◆ Assignment: Which lines of the data contain the string "Haryana"? Copy every one.

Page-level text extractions
───

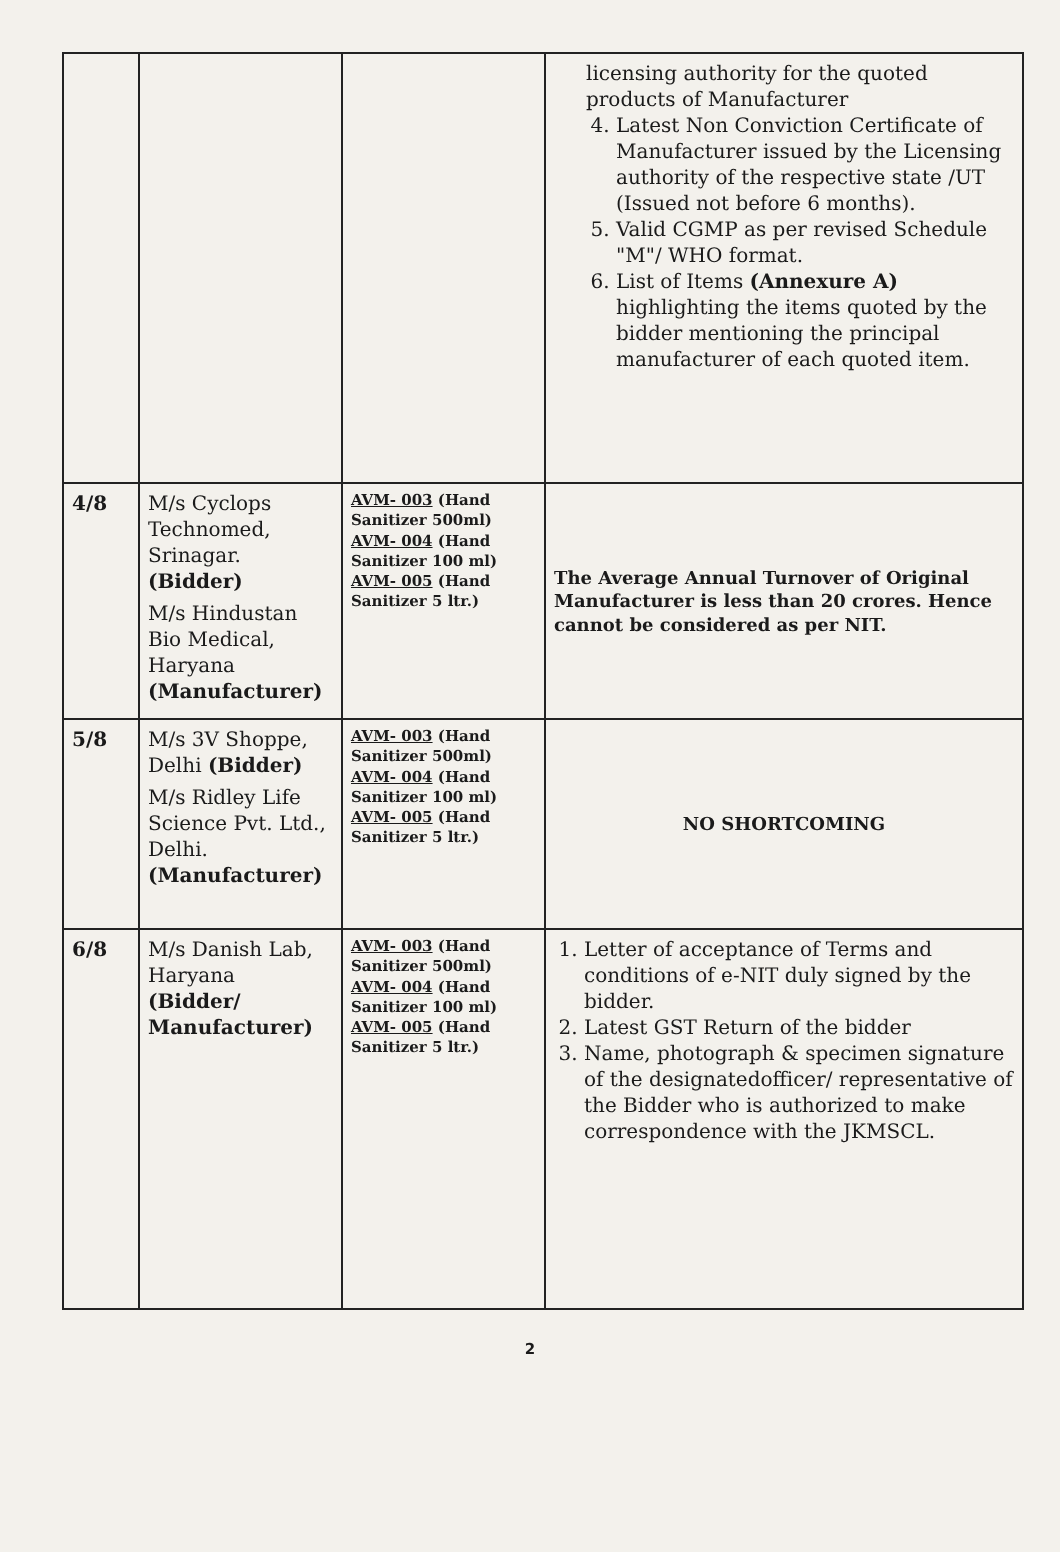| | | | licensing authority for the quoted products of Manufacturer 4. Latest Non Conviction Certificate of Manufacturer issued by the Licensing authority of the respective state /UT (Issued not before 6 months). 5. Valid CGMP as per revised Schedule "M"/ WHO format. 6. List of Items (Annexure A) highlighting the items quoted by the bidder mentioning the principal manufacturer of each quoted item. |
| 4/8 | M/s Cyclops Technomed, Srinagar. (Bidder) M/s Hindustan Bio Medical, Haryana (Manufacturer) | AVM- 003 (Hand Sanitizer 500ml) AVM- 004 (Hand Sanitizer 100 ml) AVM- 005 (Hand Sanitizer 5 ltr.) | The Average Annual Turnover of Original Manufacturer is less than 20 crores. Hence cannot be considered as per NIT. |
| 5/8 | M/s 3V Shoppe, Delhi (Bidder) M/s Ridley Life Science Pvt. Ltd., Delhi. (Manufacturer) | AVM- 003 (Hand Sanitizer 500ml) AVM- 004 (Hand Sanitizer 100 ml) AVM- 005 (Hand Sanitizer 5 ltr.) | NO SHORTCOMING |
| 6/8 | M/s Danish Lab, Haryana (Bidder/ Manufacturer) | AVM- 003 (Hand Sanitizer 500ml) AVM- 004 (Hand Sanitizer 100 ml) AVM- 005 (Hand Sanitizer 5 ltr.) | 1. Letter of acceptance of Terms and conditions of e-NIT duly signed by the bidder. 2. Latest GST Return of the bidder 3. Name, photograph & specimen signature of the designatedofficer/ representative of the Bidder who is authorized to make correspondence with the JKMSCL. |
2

───

◆ Reply to the exercise:
| 4/8 | M/s Cyclops Technomed, Srinagar. (Bidder) M/s Hindustan Bio Medical, Haryana (Manufacturer) | AVM- 003 (Hand Sanitizer 500ml) AVM- 004 (Hand Sanitizer 100 ml) AVM- 005 (Hand Sanitizer 5 ltr.) | The Average Annual Turnover of Original Manufacturer is less than 20 crores. Hence cannot be considered as per NIT. |
| 6/8 | M/s Danish Lab, Haryana (Bidder/ Manufacturer) | AVM- 003 (Hand Sanitizer 500ml) AVM- 004 (Hand Sanitizer 100 ml) AVM- 005 (Hand Sanitizer 5 ltr.) | 1. Letter of acceptance of Terms and conditions of e-NIT duly signed by the bidder. 2. Latest GST Return of the bidder 3. Name, photograph & specimen signature of the designatedofficer/ representative of the Bidder who is authorized to make correspondence with the JKMSCL. |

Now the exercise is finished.